Extract:
BEGIN

Synchronization is in units of the system page size: offset is rounded down to
a page boundary; (offset+nbytes-1) is rounded up to a page boundary.
The flags bit-mask argument can include any of the following values:
SYNC_FILE_RANGE_WAIT_BEFORE
Wait upon write-out of all pages in the specified range that have
already been submitted to the device driver for write-out before
performing any write.
SYNC_FILE_RANGE_WRITE
Initiate write-out of all dirty pages in the specified range which are
not presently submitted write-out. Note that even this may block if
you attempt to write more than request queue size.
SYNC_FILE_RANGE_WAIT_AFTER
Wait upon write-out of all pages in the range after performing any
write.
Specifying flags as 0 is permitted, as a no-op.
This system call is extremely dangerous and should not be used in portable
programs. None of these operations writes out the file's metadata.
Therefore, unless the application is strictly performing overwrites of
already-instantiated disk blocks, there are no guarantees that the data will
be available after a crash. There is no user interface to know if a write is
purely an overwrite. On file systems using copy-on-write semantics (e.g.,
btrfs) an overwrite of existing allocated blocks is impossible. When writing
into preallocated space, many file systems also require calls into the block
allocator, which this system call does not sync out to disk. This system call
does not flush disk write caches and thus does not provide any data integrity
on systems with volatile disk write caches.
SYNC_FILE_RANGE_WAIT_BEFORE and SYNC_FILE_RANGE_WAIT_AFTER will detect any I/O
errors or ENOSPC conditions and will return these to the caller.
Useful combinations of the flags bits are:
SYNC_FILE_RANGE_WAIT_BEFORE | SYNC_FILE_RANGE_WRITE
Ensures that all pages in the specified range which were dirty when
sync_file_range() was called are placed under write-out. This is a
start-write-for-data-integrity operation.

END

Things to do:
1 > Using the sync_file_range() excerpt, answer:
(a) What does specifying flags as 0 do?
(b) Which flag starts write-out of dirty pages in the range that are not yet submitted?
(c) Which file system does the excerpt cite as using copy-on-write semantics?
2 > Continue the sync_file_range() excerpt from its final sentence, keeping its style and technical voice.

Collected data:
BEGIN

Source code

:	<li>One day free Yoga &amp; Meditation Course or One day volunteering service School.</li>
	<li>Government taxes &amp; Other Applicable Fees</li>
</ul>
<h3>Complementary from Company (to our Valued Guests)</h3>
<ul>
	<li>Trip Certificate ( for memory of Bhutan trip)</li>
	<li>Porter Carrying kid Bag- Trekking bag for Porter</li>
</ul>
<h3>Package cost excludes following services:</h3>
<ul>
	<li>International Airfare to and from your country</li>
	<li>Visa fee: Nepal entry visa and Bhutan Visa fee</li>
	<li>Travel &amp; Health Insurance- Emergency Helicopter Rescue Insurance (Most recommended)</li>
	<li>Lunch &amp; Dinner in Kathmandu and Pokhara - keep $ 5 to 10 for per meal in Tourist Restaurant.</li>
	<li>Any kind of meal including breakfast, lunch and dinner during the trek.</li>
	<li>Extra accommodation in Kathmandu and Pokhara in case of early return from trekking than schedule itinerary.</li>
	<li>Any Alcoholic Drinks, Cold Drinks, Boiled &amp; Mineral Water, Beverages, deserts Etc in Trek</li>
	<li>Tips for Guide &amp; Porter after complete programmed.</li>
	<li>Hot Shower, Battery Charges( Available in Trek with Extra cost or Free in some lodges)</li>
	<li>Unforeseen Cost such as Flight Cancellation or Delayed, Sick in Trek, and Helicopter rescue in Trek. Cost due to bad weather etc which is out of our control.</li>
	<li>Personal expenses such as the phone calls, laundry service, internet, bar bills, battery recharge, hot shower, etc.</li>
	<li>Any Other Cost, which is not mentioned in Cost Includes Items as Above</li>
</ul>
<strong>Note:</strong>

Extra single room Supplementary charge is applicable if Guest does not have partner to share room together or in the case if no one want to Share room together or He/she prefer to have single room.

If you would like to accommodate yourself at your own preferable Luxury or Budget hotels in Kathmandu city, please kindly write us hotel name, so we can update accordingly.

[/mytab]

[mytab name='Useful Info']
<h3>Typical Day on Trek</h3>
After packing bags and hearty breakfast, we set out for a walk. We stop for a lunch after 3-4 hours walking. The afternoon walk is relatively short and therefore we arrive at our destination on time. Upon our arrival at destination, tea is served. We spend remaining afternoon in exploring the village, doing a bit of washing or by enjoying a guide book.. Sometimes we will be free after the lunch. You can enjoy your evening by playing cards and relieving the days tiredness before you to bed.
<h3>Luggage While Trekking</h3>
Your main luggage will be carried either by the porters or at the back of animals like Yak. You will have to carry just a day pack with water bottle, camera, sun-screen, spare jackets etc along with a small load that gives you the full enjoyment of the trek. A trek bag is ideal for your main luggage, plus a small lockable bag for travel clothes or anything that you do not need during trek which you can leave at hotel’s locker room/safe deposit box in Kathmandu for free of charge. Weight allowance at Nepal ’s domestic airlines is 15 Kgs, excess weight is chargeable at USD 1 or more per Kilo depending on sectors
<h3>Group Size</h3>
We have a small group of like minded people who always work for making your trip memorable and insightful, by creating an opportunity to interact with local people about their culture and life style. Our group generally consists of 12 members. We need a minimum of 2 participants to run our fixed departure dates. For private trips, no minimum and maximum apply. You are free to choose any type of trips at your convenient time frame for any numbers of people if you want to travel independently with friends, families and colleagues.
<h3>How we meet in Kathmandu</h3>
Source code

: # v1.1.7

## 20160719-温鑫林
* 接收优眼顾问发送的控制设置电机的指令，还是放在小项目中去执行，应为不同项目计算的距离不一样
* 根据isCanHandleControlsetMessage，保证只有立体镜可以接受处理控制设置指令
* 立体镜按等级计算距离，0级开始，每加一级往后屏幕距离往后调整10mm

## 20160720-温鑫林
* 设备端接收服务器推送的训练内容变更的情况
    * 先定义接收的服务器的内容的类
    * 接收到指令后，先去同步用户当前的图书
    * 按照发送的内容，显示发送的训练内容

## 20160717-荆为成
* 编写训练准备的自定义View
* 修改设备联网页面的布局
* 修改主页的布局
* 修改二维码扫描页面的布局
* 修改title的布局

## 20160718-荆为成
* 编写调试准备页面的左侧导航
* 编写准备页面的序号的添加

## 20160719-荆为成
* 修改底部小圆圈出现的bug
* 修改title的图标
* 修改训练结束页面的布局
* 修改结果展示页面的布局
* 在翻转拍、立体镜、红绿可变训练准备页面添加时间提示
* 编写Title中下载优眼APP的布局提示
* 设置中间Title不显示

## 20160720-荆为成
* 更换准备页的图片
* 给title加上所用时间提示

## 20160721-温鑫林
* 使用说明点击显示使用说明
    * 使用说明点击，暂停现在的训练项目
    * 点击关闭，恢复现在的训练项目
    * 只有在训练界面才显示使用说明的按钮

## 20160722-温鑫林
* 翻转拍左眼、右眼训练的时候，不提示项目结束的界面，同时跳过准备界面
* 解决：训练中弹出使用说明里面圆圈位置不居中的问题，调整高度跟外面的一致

END

Exercise answers:
1 >
(a) It is a no-op.
(b) SYNC_FILE_RANGE_WRITE
(c) btrfs

2 >
SYNC_FILE_RANGE_WRITE
Start write-out of all dirty pages in the specified range which are not
presently under write-out. This is an asynchronous flush-to-disk
operation. This is not suitable for data integrity operations.
SYNC_FILE_RANGE_WAIT_BEFORE (or SYNC_FILE_RANGE_WAIT_AFTER)
Wait for completion of write-out of all pages in the specified range.
This can be used after an earlier SYNC_FILE_RANGE_WAIT_BEFORE |
SYNC_FILE_RANGE_WRITE operation to wait for completion of that
operation, and obtain its result.
SYNC_FILE_RANGE_WAIT_BEFORE | SYNC_FILE_RANGE_WRITE |
SYNC_FILE_RANGE_WAIT_AFTER
This is a write-for-data-integrity operation that will ensure that all
pages in the specified range which were dirty when sync_file_range()
was called are committed to disk.
On success, sync_file_range() returns 0; on failure -1 is returned and errno
is set to indicate the error.
EBADF fd is not a valid file descriptor.
EINVAL flags specifies an invalid bit; or offset or nbytes is invalid.
EIO I/O error.
ENOMEM Out of memory.
ENOSPC Out of disk space.
ESPIPE fd refers to something other than a regular file, a block device, a
directory, or a symbolic link.
sync_file_range() appeared on Linux in kernel 2.6.17.
This system call is Linux-specific, and should be avoided in portable
programs.
Some architectures (e.g., PowerPC, ARM) need 64-bit arguments to be aligned in
a suitable pair of registers. On such architectures, the call signature of
sync_file_range() is flawed, since it forces a register to be wasted as
padding between the fd and offset arguments. Therefore, these architectures
define a different system call that orders the arguments suitably:
int sync_file_range2(int fd, unsigned int flags,
off64_t offset, off64_t nbytes);
The behavior of this system call is otherwise exactly the same as
sync_file_range().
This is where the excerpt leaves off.